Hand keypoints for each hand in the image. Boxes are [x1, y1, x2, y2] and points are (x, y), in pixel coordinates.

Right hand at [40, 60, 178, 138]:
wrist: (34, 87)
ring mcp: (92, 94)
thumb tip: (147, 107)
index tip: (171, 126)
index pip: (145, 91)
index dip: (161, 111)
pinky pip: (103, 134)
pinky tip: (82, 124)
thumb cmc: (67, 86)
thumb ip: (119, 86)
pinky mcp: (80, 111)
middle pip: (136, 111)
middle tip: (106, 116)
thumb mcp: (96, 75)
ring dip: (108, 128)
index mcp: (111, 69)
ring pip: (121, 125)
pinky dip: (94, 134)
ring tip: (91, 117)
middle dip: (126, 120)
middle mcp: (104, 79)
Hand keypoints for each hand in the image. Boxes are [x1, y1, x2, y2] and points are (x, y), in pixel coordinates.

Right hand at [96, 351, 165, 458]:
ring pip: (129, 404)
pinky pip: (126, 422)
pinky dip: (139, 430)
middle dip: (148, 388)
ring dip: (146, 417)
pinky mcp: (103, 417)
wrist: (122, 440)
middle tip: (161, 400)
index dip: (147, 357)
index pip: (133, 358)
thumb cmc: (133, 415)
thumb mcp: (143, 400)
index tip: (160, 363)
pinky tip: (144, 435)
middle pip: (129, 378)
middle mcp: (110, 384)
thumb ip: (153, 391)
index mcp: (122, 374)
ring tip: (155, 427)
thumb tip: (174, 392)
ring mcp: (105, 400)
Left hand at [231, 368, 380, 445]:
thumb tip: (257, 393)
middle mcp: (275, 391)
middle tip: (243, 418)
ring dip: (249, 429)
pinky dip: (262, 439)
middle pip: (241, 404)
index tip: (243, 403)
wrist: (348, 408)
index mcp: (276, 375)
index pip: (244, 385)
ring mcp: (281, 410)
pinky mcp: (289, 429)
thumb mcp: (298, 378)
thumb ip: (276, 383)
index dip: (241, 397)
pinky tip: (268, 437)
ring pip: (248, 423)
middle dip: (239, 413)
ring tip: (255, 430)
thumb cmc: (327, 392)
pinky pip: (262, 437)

§ **INSTRUCTIONS FOR THE TASK**
Word for word, transcribe each of the entries above.

§ **ANSWER TO THIS PROBLEM**
Hand keypoints for each hand in the image. Boxes are [x1, y1, x2, y2] and points are (x, y), in pixel coordinates.

Right hand at [40, 60, 178, 138]:
wrist: (34, 87)
ring mcp: (92, 94)
thumb tip: (147, 107)
index tip: (171, 126)
index pip: (145, 91)
index dip: (161, 111)
pinky pip: (103, 134)
pinky tip: (82, 124)
thumb cmc: (67, 86)
thumb ip: (119, 86)
pinky mcp: (80, 111)
middle pip: (136, 111)
middle tip: (106, 116)
thumb mcp: (96, 75)
ring dip: (108, 128)
index mcp: (111, 69)
ring pip: (121, 125)
pinky dip: (94, 134)
ring tip: (91, 117)
middle dip: (126, 120)
middle mcp: (104, 79)
Hand keypoints for each hand in the image. Boxes are [x1, y1, x2, y2] and points are (x, y), in pixel coordinates.

Right hand at [96, 351, 165, 458]:
ring pip: (129, 404)
pinky pip: (126, 422)
pinky dip: (139, 430)
middle dip: (148, 388)
ring dip: (146, 417)
pinky mcp: (103, 417)
wrist: (122, 440)
middle tip: (161, 400)
index dip: (147, 357)
index pip: (133, 358)
thumb cmc: (133, 415)
thumb mcp: (143, 400)
index tip: (160, 363)
pinky tip: (144, 435)
middle pip: (129, 378)
middle mcp: (110, 384)
thumb ip: (153, 391)
index mcp: (122, 374)
ring tip: (155, 427)
thumb tip: (174, 392)
ring mcp: (105, 400)
Left hand at [231, 368, 380, 445]:
thumb tip: (257, 393)
middle mcp: (275, 391)
middle tip: (243, 418)
ring dip: (249, 429)
pinky dip: (262, 439)
middle pip: (241, 404)
index tip: (243, 403)
wrist: (348, 408)
index mcp: (276, 375)
index pip: (244, 385)
ring mcp: (281, 410)
pinky mcp: (289, 429)
thumb mcp: (298, 378)
thumb ip: (276, 383)
index dip: (241, 397)
pinky tip: (268, 437)
ring pip: (248, 423)
middle dip: (239, 413)
ring tip: (255, 430)
thumb cmc: (327, 392)
pinky pip: (262, 437)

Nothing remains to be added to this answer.